Die Geheimnisse der Wiener Bordelle

FOTO: Erich Reismann

EXKLUSIV. Unsere Reporter sind in die Wiener Rotlicht-Szene abgetaucht. Der bekannte Wiener Zuhälter Peter Laskaris hat uns Gespräche mit Prostituierten, Bordellbesitzern und Kultfiguren des Rotlicht-Milieus ermöglicht.

9.000 Frauen leben in Wien von der Prostitution.

3.000 Frauen sind in den 90-er Jahren in Wien der Prostitution nachgegangen.

Bis zu 5.000 € beträgt der Lohn einer durchschnittlichen Prostituierten in Wien.

Auf die Frage, was sie später einmal werden wollen, antworten viele Burschen heute wie seit eh und je, dass sie Fußballchampion, Superheld, Musikstar oder furchtloser Feuerwehrmann werden wollen. Aber bei Peter Laskaris (46), der aus einer wohlhabenden Wiener Familie stammt und der heute als einer der einflussreichsten Zuhälter der Wiener Rotlicht-Szene gilt, war das anders.
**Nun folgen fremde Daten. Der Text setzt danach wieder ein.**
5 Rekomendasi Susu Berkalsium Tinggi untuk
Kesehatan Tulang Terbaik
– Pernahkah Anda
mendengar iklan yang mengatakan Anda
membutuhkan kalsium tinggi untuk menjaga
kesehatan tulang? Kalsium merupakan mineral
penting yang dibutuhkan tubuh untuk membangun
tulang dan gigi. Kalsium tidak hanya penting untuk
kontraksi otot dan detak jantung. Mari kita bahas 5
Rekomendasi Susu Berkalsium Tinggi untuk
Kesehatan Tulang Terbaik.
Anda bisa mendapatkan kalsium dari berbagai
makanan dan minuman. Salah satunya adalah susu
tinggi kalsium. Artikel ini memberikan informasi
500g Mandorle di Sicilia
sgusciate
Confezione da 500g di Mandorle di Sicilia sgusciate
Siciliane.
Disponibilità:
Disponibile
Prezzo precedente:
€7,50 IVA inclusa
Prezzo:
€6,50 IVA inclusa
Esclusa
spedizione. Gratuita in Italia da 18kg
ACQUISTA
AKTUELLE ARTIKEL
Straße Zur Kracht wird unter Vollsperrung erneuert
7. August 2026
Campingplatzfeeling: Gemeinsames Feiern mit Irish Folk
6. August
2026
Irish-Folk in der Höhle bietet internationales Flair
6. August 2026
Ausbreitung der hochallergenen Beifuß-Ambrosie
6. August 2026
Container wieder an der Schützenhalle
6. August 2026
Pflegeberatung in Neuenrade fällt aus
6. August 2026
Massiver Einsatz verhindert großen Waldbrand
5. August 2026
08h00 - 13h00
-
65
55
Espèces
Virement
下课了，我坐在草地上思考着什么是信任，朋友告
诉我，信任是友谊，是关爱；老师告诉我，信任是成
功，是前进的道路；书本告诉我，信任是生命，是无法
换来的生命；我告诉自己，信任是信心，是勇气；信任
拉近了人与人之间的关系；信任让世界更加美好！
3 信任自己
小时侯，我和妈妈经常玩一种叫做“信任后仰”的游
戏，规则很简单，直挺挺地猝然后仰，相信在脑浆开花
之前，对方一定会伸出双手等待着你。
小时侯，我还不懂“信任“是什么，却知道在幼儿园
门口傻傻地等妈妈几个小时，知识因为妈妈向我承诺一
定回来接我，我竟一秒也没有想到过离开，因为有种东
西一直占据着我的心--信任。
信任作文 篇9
„Als ich ein Teenager war, richtete unsere Nachbarin Madame Nina im Nebenhaus ein Bordell ein und ich half an den schulfreien Tagen beim Zuschneiden der Ziegel, um mir etwas für die Ferien dazuzuverdienen. So bin ich eigentlich das erste Mal in dieses Business hineingeraten“, erinnert sich Laskaris, während er im Bordell Maxim im Herzen Wiens von halbnackten jungen Damen der Nacht und dunkelroten Lichtern umgeben ist und entspannt eine Melange trinkt.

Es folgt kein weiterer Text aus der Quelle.